== Text for analysis ==

++++

Also, GIS can be used in citizen service delivery. “For instance, consider farmer counselling on crop planning. The possibility of a deficient monsoon is a national concern these days. GIS can help government and agricultural scientists in counselling farmers in the deficit areas, and guiding them in choosing the crops. With the help of GIS they can isolate those pockets where different kinds of crops can be grown depending upon the climatic conditions, the water availability or the lack of it for that matter,” adds Mathur.
Moreover, with increasing penetration of mobile phones in India, citizen service delivery has taken off really well. Various government departments and many private firms have flooded the market with a plethora of apps and services which anyone can access by just pressing a button. “You can push anything through the mobile devices utilising the aspect of location,” says Karandikar.
Decision support system: The Digital India document states that GIS will be leveraged extensively for decision support system (DSS) and development. But what exactly do we mean by DSS? A DSS can help in accelerating the entire lifecycle of Digital India. “Decision support system is the most powerful statement in itself. If you have to take a decision you have to ensure its implementation to the last mile. For instance, if you want to see the progress of certain projects and check if there is a cost overrun or delay, all this can be shown on a single dashboard,” says Sinha.

++++

== Required tasks ==
1) In the passage on GIS and Digital India, what does the Digital India document say GIS will be leveraged for?
2) Resume the passage on GIS and Digital India, picking up after its last sentence.
The listing comes from a different source than the passage on GIS and Digital India.

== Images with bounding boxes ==
++++

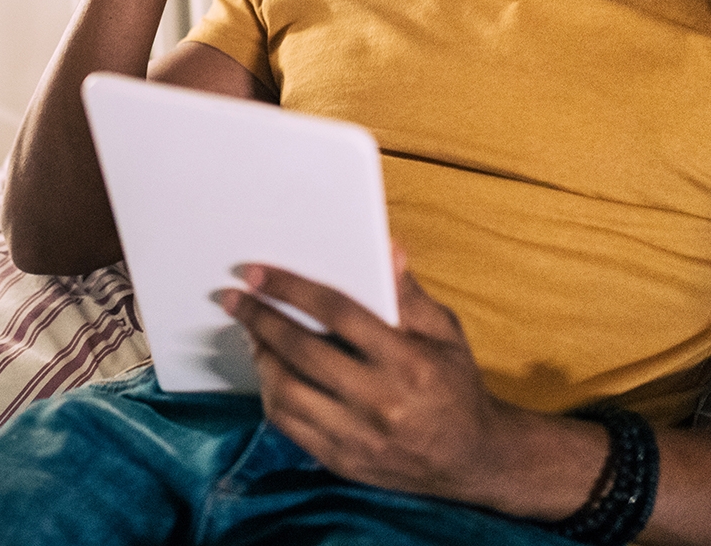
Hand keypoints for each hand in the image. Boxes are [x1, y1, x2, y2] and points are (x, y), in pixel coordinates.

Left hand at [217, 253, 600, 515]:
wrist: (474, 460)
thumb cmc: (456, 386)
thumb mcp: (445, 332)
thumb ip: (409, 294)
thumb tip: (387, 248)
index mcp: (409, 362)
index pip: (338, 313)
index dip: (291, 288)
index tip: (257, 273)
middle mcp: (382, 401)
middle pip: (304, 352)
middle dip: (261, 319)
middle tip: (236, 300)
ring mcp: (360, 436)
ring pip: (288, 393)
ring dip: (262, 359)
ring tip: (252, 334)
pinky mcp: (344, 461)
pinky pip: (291, 426)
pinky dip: (271, 395)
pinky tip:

++++

== Task-by-task outputs ==
1) Extensively for decision support system (DSS) and development.

2)
Moreover, today the scope of GIS technologies has moved far beyond the basic map-making feature. It is opening numerous opportunities for GIS-enabled government applications. “Today’s GIS applications have the capability to integrate easy-to-use software and hardware technologies that allow users to perform some complex tasks such as modelling patterns and trends, forecasting the impact of planning, policy of strategy initiatives, and streamlining internal business and operation process,” feels Dr Murthy.
Bridging the divide: Digital India envisions connecting 2.5 lakh villages through high-speed internet. This will help the rural India corner a share of the digital pie. So far only 20,000 villages have been connected. As networks grow and become increasingly complex, the need for precise data storage will become evident. “GIS is a perfect tool with which telecom operators may integrate various data from a variety of data sources and present it in an integrated and controlled manner via intranet GIS portal. GIS solutions enhance the efficiency of network monitoring activities as they provide real-time knowledge of the network structure. The use of GIS solutions shared with the database of a network enables instant access to various information such as customer status and history, the existing network structure, signal quality in a specific demography, and any need for maintenance or repair services,” explains Dr Murthy.
The government can also prepare a map with details of the villages where the internet is required, how the fibre will be laid, the bandwidth requirement depending upon the population of that village and so on. It can put all this data together and then analyse a particular scenario to make effective decisions.
Apart from construction and design phase of connecting villages, GIS can also be used to optimise the entire network of fibre itself, which will be used to connect the villages. “You can look at other existing networks in the same area. Once you put that information in a GIS map you can see that there are three-four networks already available which can be used, instead of laying new lines. Therefore, you can optimise the use of fibre itself,” says Mathur.
Also, while providing broadband connections one should keep in mind the language in which the services are delivered. “In addition to providing broadband-driven services in English, they should also be offered in local languages, keeping in view the diversity of languages spoken in our country. Hence, the ability to deliver your services in local languages is going to increase the uptake of broadband as well,” says Karandikar.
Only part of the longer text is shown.